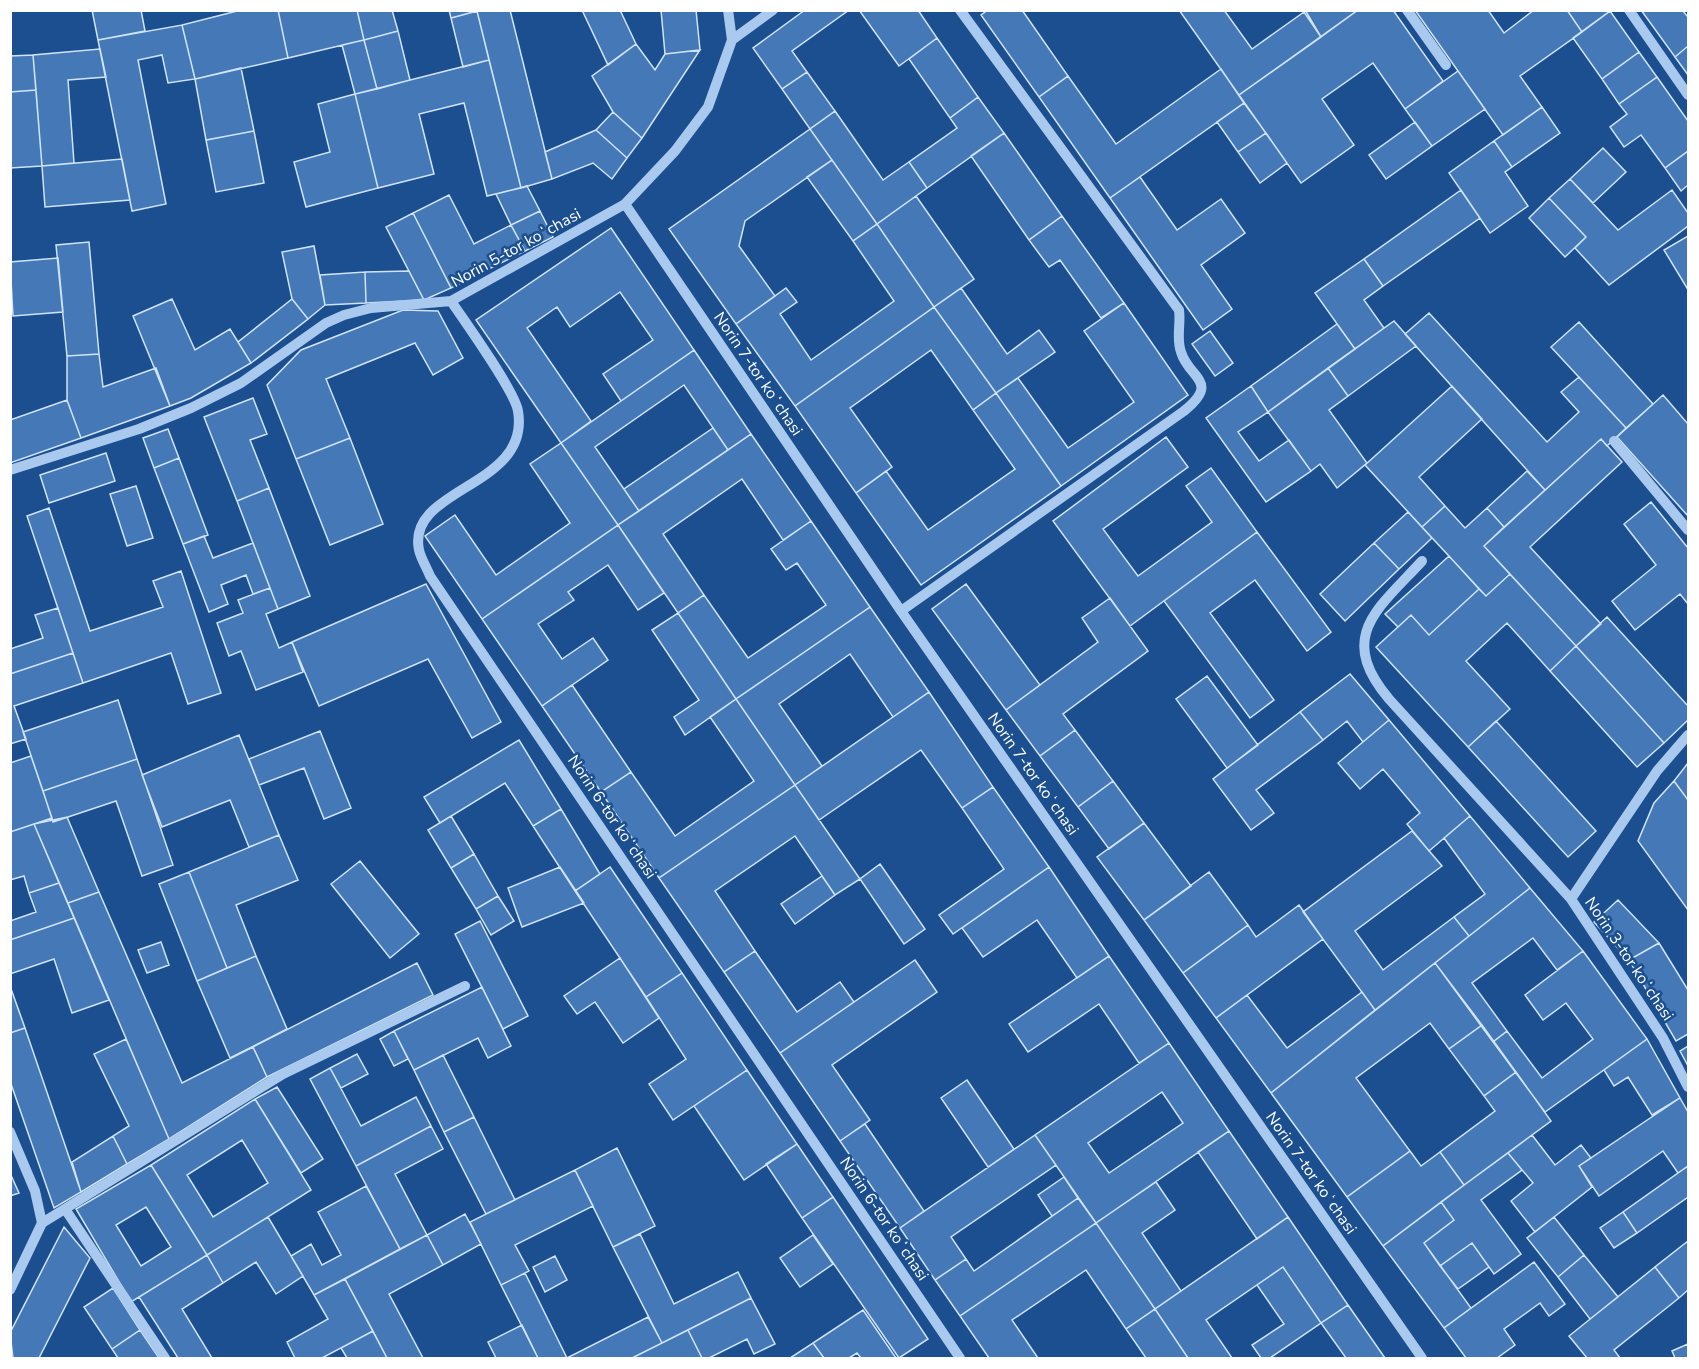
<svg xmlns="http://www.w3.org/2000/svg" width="1699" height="1369" font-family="'Nunito Sans',sans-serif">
  <rect width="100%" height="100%" fill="#1b4f8f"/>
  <path fill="#4478b7" stroke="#cfe3fa" stroke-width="1.5" fill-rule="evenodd" d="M92,10H141L145,31L98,40Z
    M241,10H278L288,58L195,79L182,25Z
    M278,10H357L364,40L288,58Z
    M357,10H392L398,31L364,40Z
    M449,10H481L451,18Z
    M510,10L552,179L521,188L477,11Z
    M582,10H620L636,44L608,65Z
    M661,10H696L700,50L665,54Z
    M805,10H849L792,51L807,72L782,89L753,48Z
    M859,10H918L937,38L899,66Z
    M988,10H1022L1068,76L1039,97L981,15Z
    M1179,10H1224L1252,49L1304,12L1321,37L1239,95Z
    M1305,10H1358L1321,37Z
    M1358,10H1393L1443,81L1405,109L1373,63L1322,99L1354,145L1301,183L1239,95Z
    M1415,10H1488L1504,33L1534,10H1567L1582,32L1520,76L1542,107L1503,135Z
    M1567,10H1610V11L1582,32Z
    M1641,10H1682L1688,17V46L1675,57Z
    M477,11L489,60L463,67L451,18Z
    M1610,11L1639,52L1602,79L1573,38Z
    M182,25L195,79L168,83L162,55L138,60L166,204L132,211L98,40Z
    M398,31L410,80L377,89L364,40Z
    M937,38L978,97L950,118L909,59Z
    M364,40L377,89L355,94L342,45Z
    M636,44L655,70L665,54L700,50L642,138L613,112L592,76Z
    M1688,46V75L1675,57Z
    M100,49L106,77L68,80L74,163L42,166L33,55Z
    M1639,52L1657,77L1619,104L1602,79Z
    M33,55L36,90L10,92V56Z
    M489,60L521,188L487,196L464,103L419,114L434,174L378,188L355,94Z
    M241,68L254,131L206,140L195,79Z
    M1221,69L1244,103L1110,198L1039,97L1068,76L1116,144Z
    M1458,71L1485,109L1432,146L1405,109Z
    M807,72L835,111L810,129L782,89Z
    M1657,77L1688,121V151L1665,168L1641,135L1624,147L1610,127L1627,114L1619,104Z
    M36,90L42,166L10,168V92Z
    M355,94L378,188L306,207L294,162L330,152L318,104Z
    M978,97L1004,133L927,188L909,162L957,128L950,118Z
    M1244,103L1266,133L1238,152L1217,122Z
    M1542,107L1560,133L1512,167L1494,141Z
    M835,111L883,180L909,162L927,188L877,224L810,129Z
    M613,112L642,138L627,158L596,130Z
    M1415,122L1432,146L1386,179L1369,155Z
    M810,129L832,160L745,221L739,246L775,296L736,324L669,229Z
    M596,130L627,158L612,179L593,163L552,179L545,152Z
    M254,131L264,183L216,192L206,140Z
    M1004,133L1062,216L1029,240L971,156Z
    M1266,133L1287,163L1260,183L1238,152Z
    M1494,141L1512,167L1505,172L1528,206L1490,233L1449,173Z
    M1603,148L1626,172L1593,203L1570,179Z
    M1688,151V185L1681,191L1665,168Z
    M122,159L130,200L45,207L42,166Z
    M832,160L877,224L853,241L807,177Z
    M1140,177L1177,230L1221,199L1245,233L1201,265L1232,309L1203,330L1110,198Z
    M1570,179L1618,230L1672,190L1688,213V226L1609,285L1575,248L1586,237L1549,198Z
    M527,186L540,211L511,225L496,194Z
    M1461,190L1480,218L1383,286L1364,259Z
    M449,195L474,244L511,225L525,251L451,288L413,213Z
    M916,196L974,279L934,307L877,224Z
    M1549,198L1586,237L1565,257L1529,218Z
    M540,211L553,237L525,251L511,225Z
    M413,213L451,288L424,300L386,227Z
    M1062,216L1124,303L1101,318L1060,260L1049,267L1029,240Z
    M877,224L934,307L795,406L736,324L786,288L797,302L780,314L811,360L894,301L853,241Z
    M611,228L694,350L621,401L603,374L653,340L620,292L570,327L557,307L527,328L591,421L561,443L476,320Z
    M1688,236V287L1687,288L1664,250Z
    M89,242L99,354L67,356L56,245Z
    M314,246L325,305L308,319L292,299L282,252Z
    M58,258L63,312L13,316L10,262Z
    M1364,259L1383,286L1364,300L1384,328L1355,349L1315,293Z
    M409,271L424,300L366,303L365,272Z
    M365,272L366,303L325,305L320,275Z
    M961,288L1007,354L1039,330L1055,352L996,393L934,307Z
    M172,299L195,350L230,329L251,363L191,398L170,406L133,316Z
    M292,299L308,319L251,363L238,342Z
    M1124,303L1188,395L1061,486L996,393L1018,378L1068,448L1134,402L1084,331Z
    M934,307L996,393L973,410L931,350L850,408L892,467L856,493L795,406Z
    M403,310L438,311L463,358L433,375L415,343L326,379L350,438L296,459L267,385L301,350Z
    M1429,313L1547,442L1579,412L1561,392L1579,377L1626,428L1607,446L1601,439L1545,490L1405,334Z
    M1394,321L1416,346L1348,396L1328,368Z
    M1579,322L1653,404L1626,428L1551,347Z
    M1337,324L1355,349L1268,412L1251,386Z
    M1210,331L1233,363L1215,376L1192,344Z
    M694,350L751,434L728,450L684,385L595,447L639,511L618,525L561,443Z
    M99,354L103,387L156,368L170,406L81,438L67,400V356Z
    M1328,368L1348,396L1329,410L1367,463L1337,488L1320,464L1311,471L1268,412Z
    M1251,386L1268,412L1238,432L1259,461L1289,440L1311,471L1266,502L1206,418Z
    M1452,386L1482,419L1419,477L1445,506L1422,527L1365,465Z
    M996,393L1061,486L921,585L856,493L886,471L928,530L1015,469L973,410Z
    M1663,395L1688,424V516L1617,437Z
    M253,398L267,434L250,440L269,488L237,501L204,417Z
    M67,400L81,438L10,463V420Z
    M713,428L728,450L639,511L624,489Z
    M168,429L179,458L154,468L143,438Z
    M751,434L811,521L783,540L742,479L663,534L704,595L678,613L618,525Z
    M1166,437L1188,467L1103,529L1138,576L1212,522L1186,486L1211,468L1257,532L1130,626L1053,521Z
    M350,438L383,524L330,545L296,459Z
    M1601,439L1622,462L1530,547L1601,624L1576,646L1484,546Z
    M561,443L618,525L482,619L425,536L455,515L496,575L570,523L530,464Z
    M106,453L115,481L49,503L40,475Z
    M179,458L208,535L183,544L154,468Z
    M1527,471L1545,490L1504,527L1487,508Z
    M136,486L153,538L127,546L110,494Z
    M269,488L310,596L278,609L237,501Z
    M1651,502L1688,548V604L1680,594L1635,630L1612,601L1656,565L1624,524Z
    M1445,506L1465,528L1487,508L1504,527L1484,546L1510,574L1486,596L1422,527Z
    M49,508L90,631L163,607L153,581L181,571L221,693L188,704L171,653L83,683L27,516Z
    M1408,512L1432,538L1399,569L1374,543Z
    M811,521L870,607L736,699L678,613L704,595L748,658L826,605L797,563L786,570L771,549Z
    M618,525L664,593L638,610L608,565L568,592L574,600L538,624L562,659L593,638L608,660L542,706L482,619Z
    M1257,532L1331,632L1307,651L1255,580L1210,613L1274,700L1250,718L1164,601Z
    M204,536L213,558L253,543L270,588L253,594L246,575L221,585L228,604L209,612L183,544Z
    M1374,543L1399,569L1345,621L1320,594Z
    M1449,556L1479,589L1429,635L1411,615L1398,627L1385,614Z
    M1510,574L1576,646L1550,671L1507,623L1466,661L1510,709L1468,747L1376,647L1411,615L1429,635L1479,589L1486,596Z
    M426,584L501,722L472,738L428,659L319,706L292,642Z
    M966,584L1040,685L1006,710L932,609Z
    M270,588L278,609L266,614L279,648L292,642L303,672L256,690L241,651L229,656L217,623L243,613L238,600Z
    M1110,598L1148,651L1063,714L1075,730L1040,756L1006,710L1098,642L1082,618Z
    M870,607L929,692L893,717L850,654L779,704L822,766L795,785L736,699Z
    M58,608L73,653L10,674V649L43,638L35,615Z
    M678,613L736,699L685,735L674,717L699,700L652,630Z
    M1607,617L1688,706V720L1664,743L1576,646Z
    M1576,646L1664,743L1637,767L1550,671Z
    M73,653L83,683L14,706L26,739L10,744V674Z
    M1350,674L1389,720L1363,742L1347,721L1323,740L1300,712Z
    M1207,676L1258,745L1227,768L1176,699Z
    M572,685L631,772L601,792L542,706Z
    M929,692L993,787L962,808L921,750L819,820L795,785Z
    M736,699L795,785L659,878L601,792L631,772L675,836L754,781L710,717Z
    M118,700L137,759L43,791L23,732Z
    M1300,712L1323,740L1256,790L1274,813L1251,830L1213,779Z
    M1389,720L1470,816L1429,851L1407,824L1420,813L1383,769L1360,789L1338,763Z
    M1496,721L1596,831L1568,857L1468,747Z
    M1075,730L1113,781L1078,807L1040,756Z
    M320,731L351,808L324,819L304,768L259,785L249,759Z
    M239,735L279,835L249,847L230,800L162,827L142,775Z
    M519,740L561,809L533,826L505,783L440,823L424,797Z
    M31,756L52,818L10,832V763Z
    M137,759L173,865L142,876L116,801L53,822L43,791Z
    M1688,763V800L1674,781Z
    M1113,781L1144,823L1109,849L1078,807Z
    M1674,781L1688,800V910L1638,841L1654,803Z
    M795,785L860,879L835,895L795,836L715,891L755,951L724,972L659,878Z
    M993,787L1049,867L953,934L939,915L1004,869L962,808Z
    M561,809L600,874L575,891L533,826Z
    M451,816L474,854L451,868L428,830Z
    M1470,816L1530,888L1469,936L1454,917L1485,894L1444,838Z
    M67,817L99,892L68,903L34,824Z
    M1144,823L1191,886L1144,920L1097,857Z
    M34,824L59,883L29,893L24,876L10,880V832Z
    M1412,831L1442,866L1355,931L1383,970L1454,917L1469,936L1375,1010L1303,912Z
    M279,835L298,880L236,905L256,956L227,968L189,872Z
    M474,854L498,896L476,909L451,868Z
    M360,861L419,934L390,958L331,884Z
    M880,864L925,929L904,944L860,879Z
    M560,867L584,903L522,927L508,888Z
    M610,867L682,973L646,997L575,891Z
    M1049,867L1109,956L1077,978L1037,920L983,957L962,928Z
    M189,872L227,968L197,981L159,884Z
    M1209,872L1248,925L1183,973L1144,920Z
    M822,876L835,895L795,924L781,904Z
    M59,883L74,918L10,940V921L36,912L29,893Z
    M1530,888L1583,951L1557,970L1533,938L1472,983L1507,1031L1493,1042L1435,963Z
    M99,892L182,1083L253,1047L267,1077L169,1139L68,903Z
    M498,896L514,921L491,935L476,909Z
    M1618,900L1659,943L1629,960L1594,922Z
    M1299,905L1323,939L1216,1018L1183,973L1248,925L1256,937Z
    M74,918L109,1000L72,1013L54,959L10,974V940Z
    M480,921L528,1016L503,1029L455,934Z
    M161,942L169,965L147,973L138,950Z
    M1659,943L1688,990V1034L1676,1041L1629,960Z
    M755,951L797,1012L840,982L854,1002L780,1053L724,972Z
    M1583,951L1647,1039L1545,1112L1493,1042L1507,1031L1542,1078L1593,1039L1566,1003L1543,1020L1525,995Z
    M256,956L287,1029L230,1058L197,981Z
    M1109,956L1169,1043L1139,1063L1099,1004L1028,1052L1009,1024Z
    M620,958L659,1018L623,1043L595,1002L577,1014L564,996Z
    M915,960L937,992L832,1065L870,1120L840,1141L780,1053Z
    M417,963L433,995L267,1077L253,1047Z
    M1435,963L1482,1025L1449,1049L1430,1023L1356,1078L1410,1151L1347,1197L1271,1093Z
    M682,973L747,1070L673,1120L649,1084L686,1059L646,997Z
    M10,986L25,1028L10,1033Z
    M482,987L511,1046L488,1058L478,1038L414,1070L394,1031Z
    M1362,992L1375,1010L1271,1093L1216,1018L1247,995L1287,1048Z
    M1482,1025L1516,1072L1484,1096L1449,1049Z
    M25,1028L81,1192L54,1208L10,1081V1033Z
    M394,1031L408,1059L394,1066L380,1039Z
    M126,1039L169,1139L127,1164L113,1136L129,1126L94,1054Z
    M1647,1039L1680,1098L1652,1115L1628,1077L1614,1086L1604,1070Z
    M1169,1043L1229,1131L1096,1223L1035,1135ZM1162,1092L1183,1123L1109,1173L1088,1143Z
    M1688,1046V1066L1680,1051Z
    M357,1054L368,1074L341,1088L330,1068Z
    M443,1055L474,1117L444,1132L414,1070Z
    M330,1068L361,1126L416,1097L431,1126L356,1166L310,1079Z
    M747,1070L797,1144L744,1180L694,1106Z
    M1516,1072L1551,1121L1464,1185L1440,1152L1495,1111L1484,1096Z
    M967,1080L1014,1149L988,1167L941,1098Z
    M277,1087L323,1159L301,1173L255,1099Z
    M1680,1098L1688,1112V1166L1678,1173L1663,1151L1599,1196L1579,1166Z
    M255,1099L311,1190L207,1255L151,1165ZM242,1140L268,1183L213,1217L187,1175Z
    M474,1117L515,1200L486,1214L444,1132Z
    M865,1124L924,1211L900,1228L840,1141Z
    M431,1126L443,1149L395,1174L427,1235L400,1249L356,1166Z
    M1229,1131L1288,1217L1257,1239L1198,1152Z
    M1035,1135L1056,1165L951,1237L966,1259L935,1280L900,1228Z
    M1532,1135L1555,1165L1581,1145L1591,1158L1579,1166L1592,1187L1535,1232L1511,1201L1533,1183L1508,1153Z
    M113,1136L127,1164L81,1192L72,1162Z
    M797,1144L833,1197L802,1218L766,1164Z
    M617,1148L655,1226L613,1247L575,1170Z
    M1410,1151L1421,1166L1440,1152L1464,1185L1383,1246L1347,1197Z
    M1508,1153L1522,1170L1481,1200L1521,1254L1494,1274L1472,1243L1440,1266L1424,1243L1454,1220L1441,1202Z
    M151,1165L207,1255L131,1302L76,1209ZM146,1207L171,1247L141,1266L116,1225Z
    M1688,1166V1197L1637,1233L1623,1212Z
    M575,1170L593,1206L515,1245L529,1271L501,1285L470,1222Z
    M10,1173L19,1193L10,1196Z
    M1064,1177L1078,1198L1052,1216L1038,1195Z
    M1156,1182L1175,1210L1142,1233L1181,1291L1155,1309L1096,1223Z
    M366,1186L400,1249L314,1295L291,1256L311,1244L322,1265L341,1255L318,1212Z
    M833,1197L928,1339L899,1358L802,1218Z
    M1078,1198L1096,1223L960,1316L935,1280L966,1259L974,1271Z
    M1441,1202L1454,1220L1424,1243L1471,1308L1444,1328L1383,1246Z
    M1623,1212L1637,1233L1614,1248L1600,1228Z
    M465,1214L481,1244L443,1265L427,1235Z
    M268,1217L303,1276L276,1294L256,1262L223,1283L207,1255Z
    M1288,1217L1348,1305L1321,1323L1283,1267L1206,1320L1232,1358H1188L1155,1309Z
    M1554,1217L1584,1255L1558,1277L1527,1238Z
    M1096,1223L1155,1309L1126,1329L1086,1270L1012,1320L1038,1358H989L960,1316Z
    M64,1227L90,1258L39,1358H13L10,1333Z
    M640,1234L674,1304L738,1272L751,1298L662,1343L613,1247Z
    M427,1235L443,1265L389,1294L423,1358H387L345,1279Z
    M813,1235L833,1264L800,1287L780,1258Z
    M1688,1241V1290L1679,1298L1655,1267Z
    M1472,1243L1489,1267L1458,1289L1440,1266Z
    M207,1255L223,1283L182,1309L212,1358H178L139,1297Z
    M1584,1255L1618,1297L1590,1319L1558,1277Z
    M555,1256L567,1280L545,1292L533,1267Z
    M1534,1262L1565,1304L1549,1316L1540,1303L1504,1329L1515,1345L1497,1358H1466L1444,1328Z
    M1283,1267L1321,1323L1270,1358H1261L1252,1345L1284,1324L1257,1285Z
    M1655,1267L1679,1298L1614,1350L1620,1358H1587L1569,1336Z
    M525,1273L567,1358L648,1317L662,1343L632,1358H538L501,1285Z
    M345,1279L373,1331L322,1358H295L287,1342L328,1319L314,1295Z
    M113,1288L140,1330L112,1349L84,1307Z
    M751,1298L775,1344L754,1354L747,1339L709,1358H702L688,1330Z
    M1348,1305L1385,1358H1346L1321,1323Z
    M1155,1309L1188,1358H1146L1126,1329Z
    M863,1310L896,1358H861L857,1353L849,1358H824L813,1343Z
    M522,1325L538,1358H496L488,1342Z
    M140,1330L159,1358H118L112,1349Z
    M688,1330L702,1358H632Z
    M373,1331L387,1358H347L341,1348Z
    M813,1343L824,1358H790Z
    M1688,1344V1358H1675L1672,1351Z"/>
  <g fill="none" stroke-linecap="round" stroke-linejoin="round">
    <path stroke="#a9c9ee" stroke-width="10" d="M1407,10L1446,65
      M1629,10L1688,95
      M732,40L773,10
      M625,204L901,611L1422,1358
      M451,301C465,322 515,391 518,411C531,488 406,487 419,550C421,559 427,568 430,576L960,1358
      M1614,441L1688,530
      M10,470L139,429L191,408L241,383L326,323L344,315L371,308L451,301L625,204L675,151L708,107L732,40L728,10
      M1422,561C1378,609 1336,636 1389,699L1571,899
      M901,611L1184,411C1221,381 1189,379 1181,352C1176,339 1181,324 1179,310L960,10
      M1688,735L1657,771L1571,899L1663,1038L1688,1087
      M10,1132L35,1191L42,1223L10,1290
      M65,1209L165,1358
      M42,1223L283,1074L465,986"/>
  </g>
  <g text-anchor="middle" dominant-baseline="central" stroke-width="5" stroke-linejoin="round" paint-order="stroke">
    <g font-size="16" fill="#fff" stroke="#1b4f8f">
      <text transform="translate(516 248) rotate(-29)">Norin 5-tor koʻchasi</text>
      <text transform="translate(758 374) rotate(56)">Norin 7-tor koʻchasi</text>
      <text transform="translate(1033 774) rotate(55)">Norin 7-tor koʻchasi</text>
      <text transform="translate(612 817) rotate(56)">Norin 6-tor koʻchasi</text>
      <text transform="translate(1629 959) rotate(56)">Norin 3-tor koʻchasi</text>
      <text transform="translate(1311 1173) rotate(55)">Norin 7-tor koʻchasi</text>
      <text transform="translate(884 1219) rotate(56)">Norin 6-tor koʻchasi</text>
    </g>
  </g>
  <rect width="1699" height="1369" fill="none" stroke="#ffffff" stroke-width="24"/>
</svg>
-----
**WHAT TO WORK ON**
From the records above, count how many lines hold the string "round", then give only that number.

**RESPONSE BOX**
2